Exercise directions: Only one portion of the data is to be written out: from the line bearing "58 | 2.60 |" through the line bearing "2 Based on 90 tonne/hectare.". Write it exactly as it appears.

Extracted records:

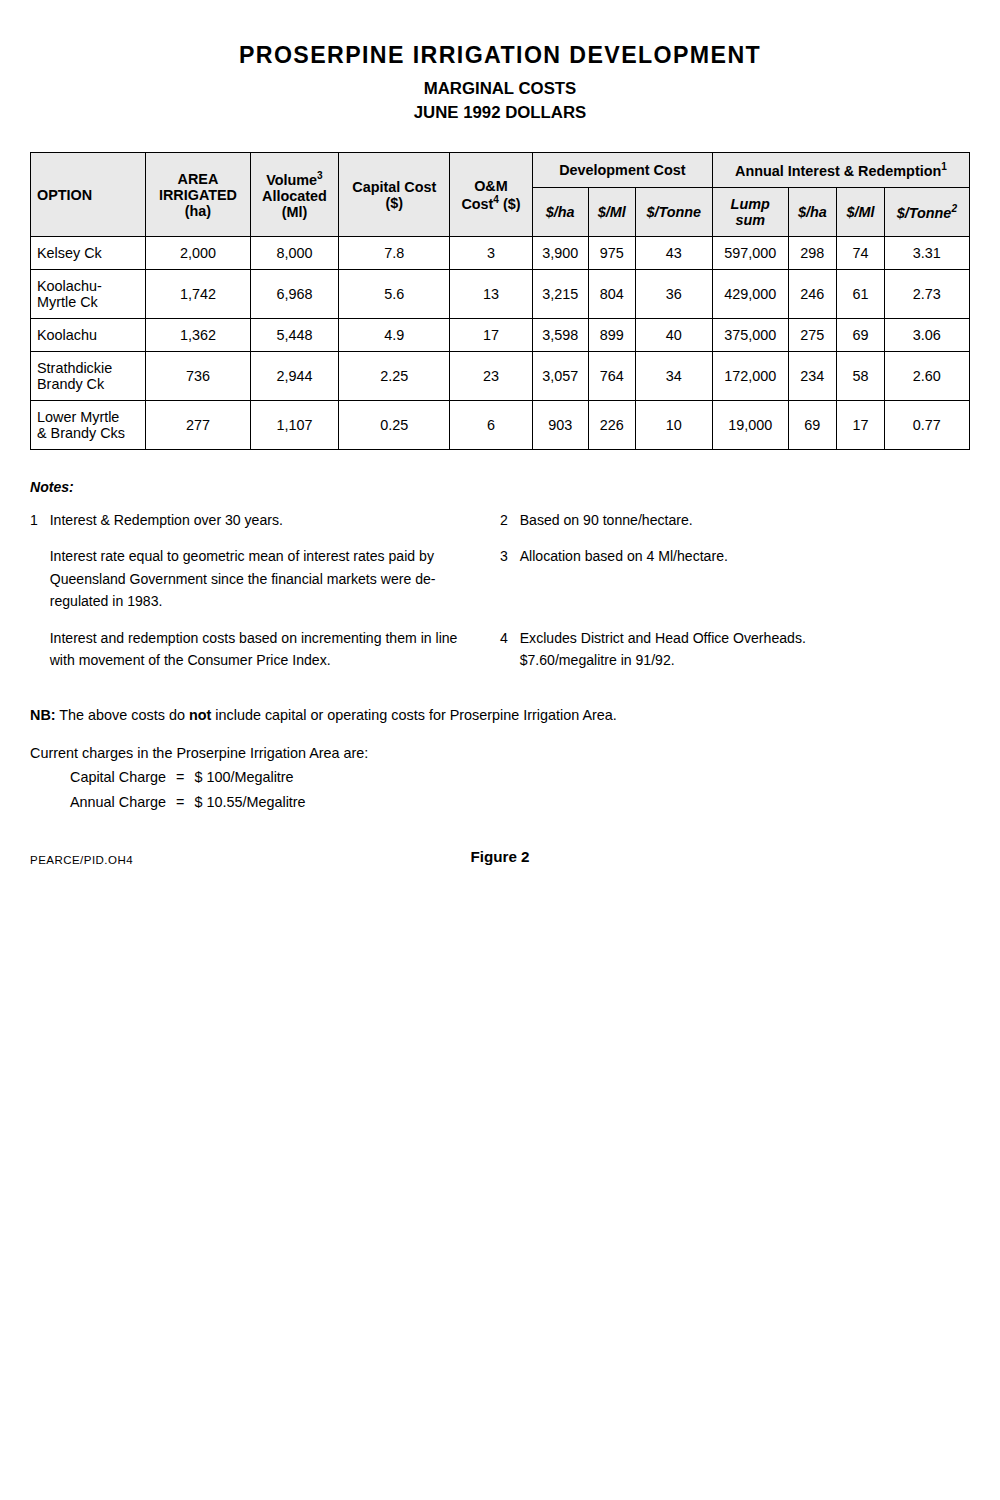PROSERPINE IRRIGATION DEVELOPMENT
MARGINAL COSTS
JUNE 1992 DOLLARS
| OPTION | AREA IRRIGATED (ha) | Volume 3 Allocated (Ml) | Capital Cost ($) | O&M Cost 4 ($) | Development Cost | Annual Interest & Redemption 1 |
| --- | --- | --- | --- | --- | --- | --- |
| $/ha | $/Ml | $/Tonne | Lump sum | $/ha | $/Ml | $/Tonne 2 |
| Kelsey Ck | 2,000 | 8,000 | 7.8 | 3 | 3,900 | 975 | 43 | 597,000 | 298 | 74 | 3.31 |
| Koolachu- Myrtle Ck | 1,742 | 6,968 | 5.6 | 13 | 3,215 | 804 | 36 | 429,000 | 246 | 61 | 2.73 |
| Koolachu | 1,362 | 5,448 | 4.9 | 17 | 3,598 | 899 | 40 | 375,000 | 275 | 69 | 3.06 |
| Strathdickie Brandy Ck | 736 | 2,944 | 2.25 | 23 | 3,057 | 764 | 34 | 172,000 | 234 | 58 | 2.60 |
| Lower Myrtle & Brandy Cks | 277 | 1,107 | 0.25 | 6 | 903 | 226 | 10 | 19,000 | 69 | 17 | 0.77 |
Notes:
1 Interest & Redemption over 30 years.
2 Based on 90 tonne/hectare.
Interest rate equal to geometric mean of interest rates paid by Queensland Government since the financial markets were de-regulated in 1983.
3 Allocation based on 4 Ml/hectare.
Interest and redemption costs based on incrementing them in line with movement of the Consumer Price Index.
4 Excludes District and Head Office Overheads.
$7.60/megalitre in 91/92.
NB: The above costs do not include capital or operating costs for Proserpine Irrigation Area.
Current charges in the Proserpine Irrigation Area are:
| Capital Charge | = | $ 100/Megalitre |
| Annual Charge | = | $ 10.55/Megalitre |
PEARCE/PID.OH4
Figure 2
---
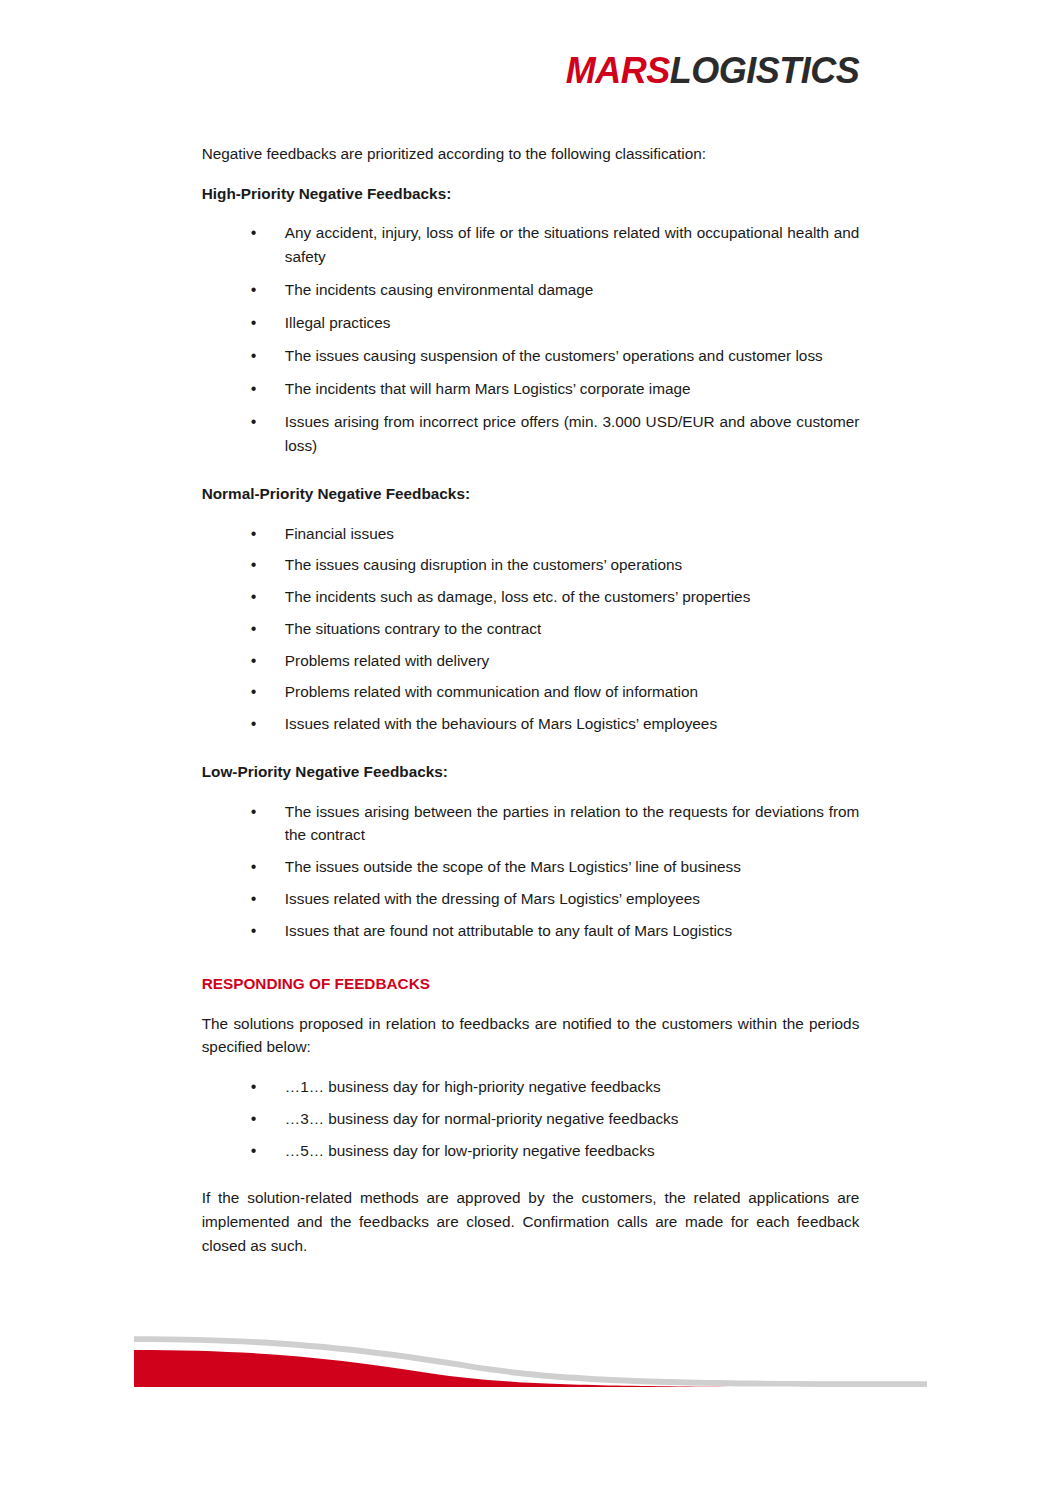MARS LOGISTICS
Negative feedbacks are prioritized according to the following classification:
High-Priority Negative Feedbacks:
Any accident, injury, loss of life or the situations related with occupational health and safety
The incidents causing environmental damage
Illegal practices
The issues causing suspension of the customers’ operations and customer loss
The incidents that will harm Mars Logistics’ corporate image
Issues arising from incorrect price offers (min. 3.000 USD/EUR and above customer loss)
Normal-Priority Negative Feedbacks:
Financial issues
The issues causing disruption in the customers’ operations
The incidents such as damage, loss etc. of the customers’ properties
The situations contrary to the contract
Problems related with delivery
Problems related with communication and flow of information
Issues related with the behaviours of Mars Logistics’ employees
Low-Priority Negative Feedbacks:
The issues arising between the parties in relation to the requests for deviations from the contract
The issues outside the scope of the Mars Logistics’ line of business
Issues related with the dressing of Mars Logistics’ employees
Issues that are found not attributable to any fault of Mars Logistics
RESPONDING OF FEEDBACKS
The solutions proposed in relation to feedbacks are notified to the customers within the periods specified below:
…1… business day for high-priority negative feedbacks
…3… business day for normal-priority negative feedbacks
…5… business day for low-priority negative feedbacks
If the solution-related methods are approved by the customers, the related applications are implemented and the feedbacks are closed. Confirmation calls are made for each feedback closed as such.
...
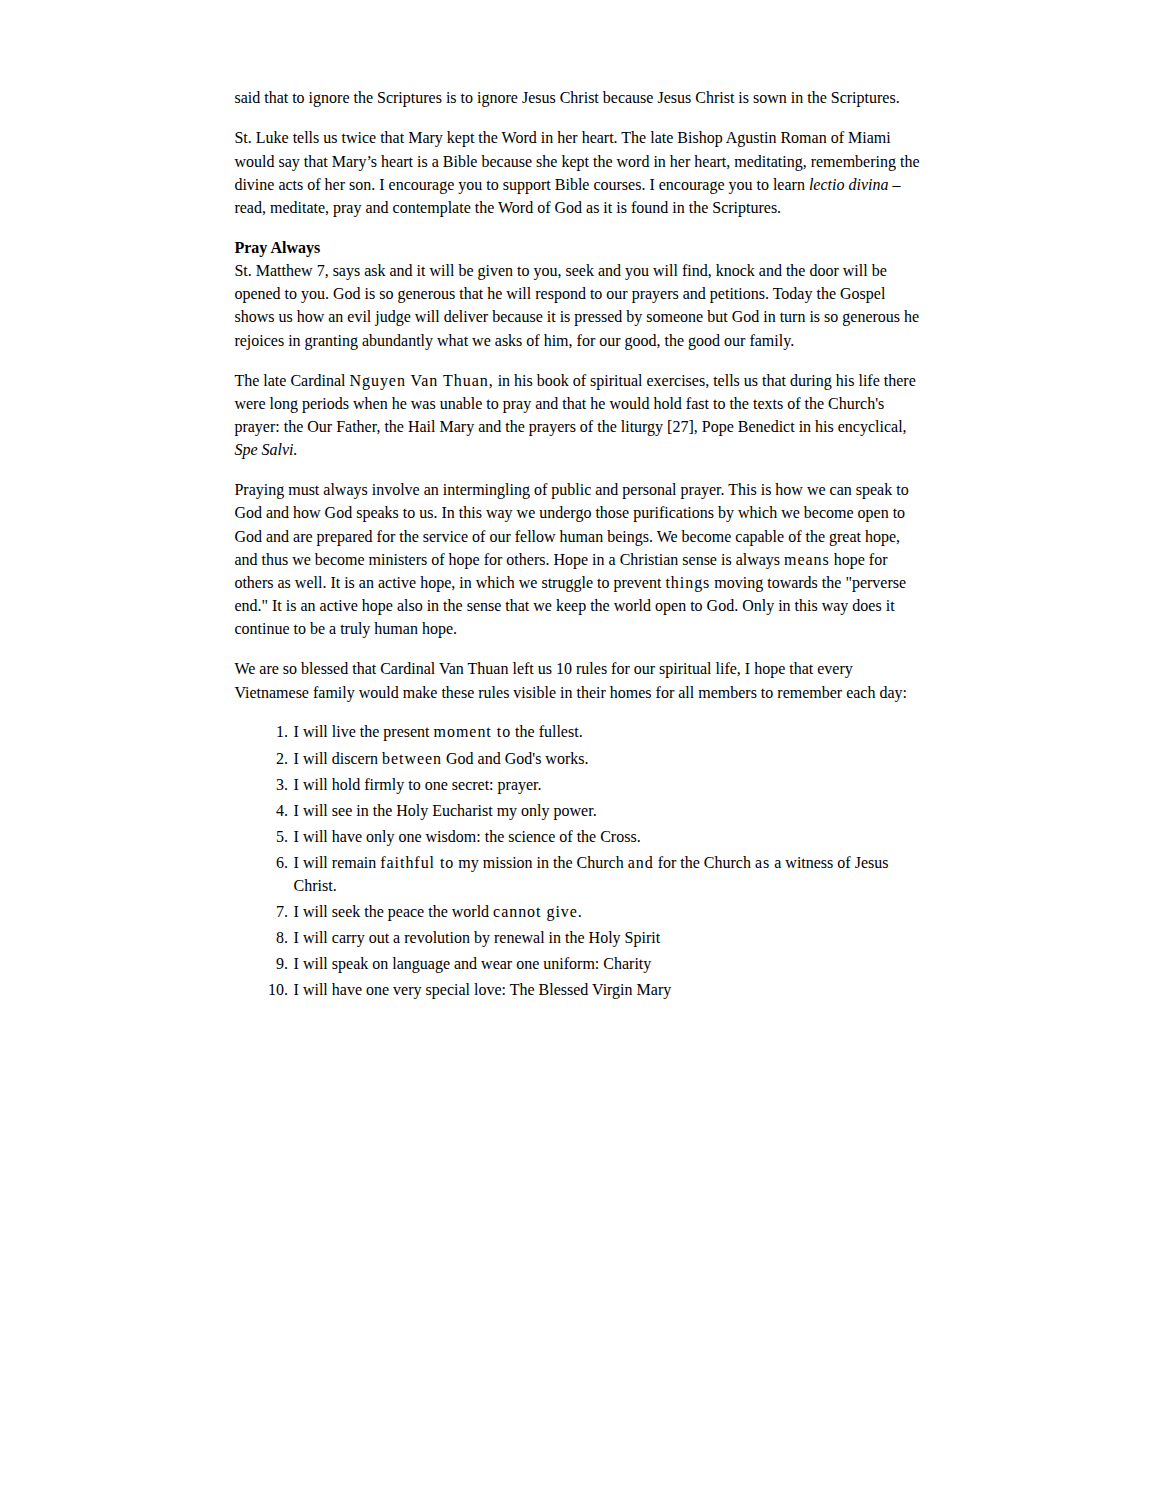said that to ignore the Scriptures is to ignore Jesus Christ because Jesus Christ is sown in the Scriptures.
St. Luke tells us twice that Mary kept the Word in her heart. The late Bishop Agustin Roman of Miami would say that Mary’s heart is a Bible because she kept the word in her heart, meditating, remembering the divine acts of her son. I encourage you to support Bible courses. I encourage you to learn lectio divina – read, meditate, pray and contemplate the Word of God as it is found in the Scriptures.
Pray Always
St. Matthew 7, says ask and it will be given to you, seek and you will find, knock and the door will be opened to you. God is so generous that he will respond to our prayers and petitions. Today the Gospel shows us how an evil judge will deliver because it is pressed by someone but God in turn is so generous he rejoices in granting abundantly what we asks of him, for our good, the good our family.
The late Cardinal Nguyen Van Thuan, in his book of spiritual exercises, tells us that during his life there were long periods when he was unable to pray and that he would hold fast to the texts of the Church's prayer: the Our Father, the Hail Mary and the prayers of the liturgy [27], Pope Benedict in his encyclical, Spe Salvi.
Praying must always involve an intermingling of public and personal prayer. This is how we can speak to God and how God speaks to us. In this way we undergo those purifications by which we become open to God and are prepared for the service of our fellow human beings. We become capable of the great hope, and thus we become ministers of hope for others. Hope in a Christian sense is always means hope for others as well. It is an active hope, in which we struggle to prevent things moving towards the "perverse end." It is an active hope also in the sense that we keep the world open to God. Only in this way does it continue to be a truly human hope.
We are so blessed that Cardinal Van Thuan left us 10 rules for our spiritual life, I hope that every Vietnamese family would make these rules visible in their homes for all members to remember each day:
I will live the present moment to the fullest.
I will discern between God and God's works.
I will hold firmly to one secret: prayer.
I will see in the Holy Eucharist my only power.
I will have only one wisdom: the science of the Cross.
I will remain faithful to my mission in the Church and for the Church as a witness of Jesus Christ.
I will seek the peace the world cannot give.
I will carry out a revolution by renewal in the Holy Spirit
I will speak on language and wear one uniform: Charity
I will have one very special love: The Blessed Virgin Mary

Solution for this problem:
| Strathdickie Brandy Ck | 736 | 2,944 | 2.25 | 23 | 3,057 | 764 | 34 | 172,000 | 234 | 58 | 2.60 |
| Lower Myrtle & Brandy Cks | 277 | 1,107 | 0.25 | 6 | 903 | 226 | 10 | 19,000 | 69 | 17 | 0.77 |
Notes:
1 Interest & Redemption over 30 years.
2 Based on 90 tonne/hectare.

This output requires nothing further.